By Sarah Plummer
Raleigh County Schools is in the process of conducting an annual review of its 10 Year Comprehensive Facilities Plan established in 2010, and it is expected to submit a proposal to the West Virginia School Building Authority Dec. 1, seeking funds for a project or projects to meet the county’s facility needs.
Board President Richard Snuffer said the board of education has been working with architectural firm Silling Associates, of Charleston, to assess and estimate the cost of each school’s needs. He said the board will then hold a series of public information forums in April or May to help prioritize those needs and to weigh voters’ interests in passing a bond.
“I have said that every child in Raleigh County deserves a school as good as Marsh Fork. We plan on going to the School Building Authority, dipping into our reserve and going to the voters to see if we can take care some of our deficiencies,” Snuffer said.
Superintendent Jim Brown explained that each school is being examined to identify what improvements need to be made to HVAC systems, lighting, roof, plumbing, technology and safety to be in compliance with West Virginia Board of Education policy.

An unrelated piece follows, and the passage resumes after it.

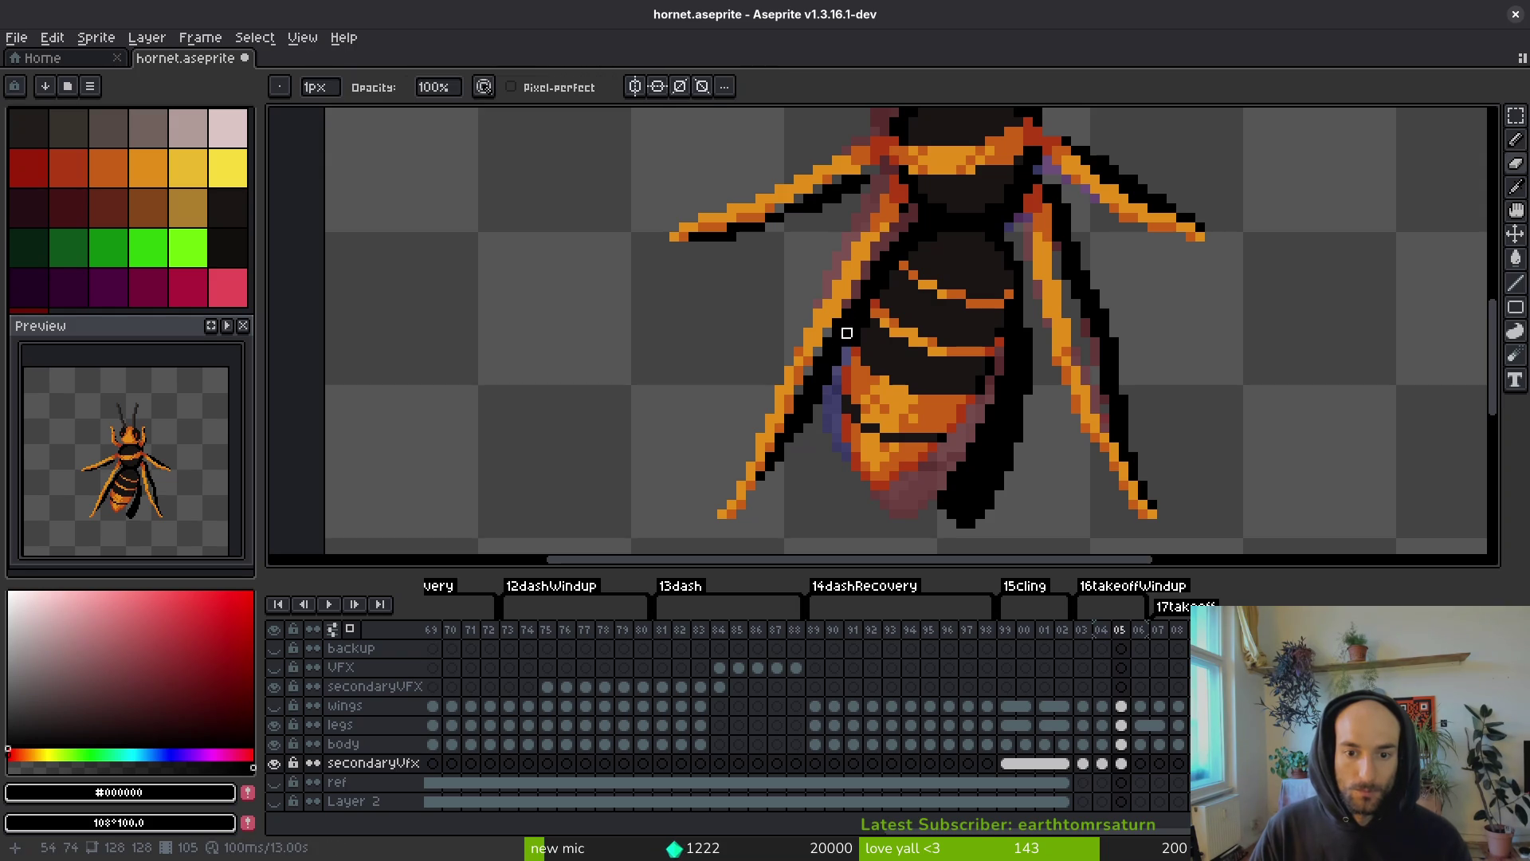
pyautogui.press('ctrl+s')
# - Draw a black outline along the right front leg and shade its edge darker
pyautogui.scroll(1, 844, 348)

Brown said the administration feels the top priorities for the district are, “to make sure we are providing a learning environment that supports student outcomes around achievement.
“We want to make sure our teachers have the resources and supports in the classroom to maximize their ability to teach. We are fortunate in Raleigh County that we have some very well maintained buildings, but we do have some buildings that have exceeded their ability to provide a 21st Century learning environment,” he elaborated.
Assistant Superintendent David Price explained that the county’s oldest facilities are elementary schools built in the 1940s, like Crab Orchard, Sophia Soak Creek and Mabscott.
“When you look at technology integration in schools, you have to consider the wiring and infrastructure that supports what our students need,” he said.
Brown noted that another major priority is if older buildings, including the secondary schools built in the 1960s, can support the expected level of modern safety and security features.
Brown also said another key area of focus is the ever growing enrollment in the Shady Spring area.
“We have schools in the Shady area that have seen a significant increase in enrollment and that has to be addressed,” he explained. “We have students in modular classrooms. Both Shady Spring High School and Shady Spring Elementary are a top priority because they are undersized to meet the needs of the current population and we can expect future growth in that area,” Brown said.
Brown stressed the administration and school board is still “trying to define the scope of work” and it has not been determined if there will be renovations, additions, new constructions or closures.
“This is not a process that happens overnight. We are preparing to begin communication with all stakeholders across the district, the community, business leaders and the school system. We see where some schools that are very small could be closed,” he said, also noting that the School Building Authority will not fund a renovation project if it will cost less to build a new school.
“But the next step will be getting input from all stakeholders. The board has decided we are going to seek a lot of input from the community to make sure we are hearing from them what they think their schools need and how we can best serve the communities.”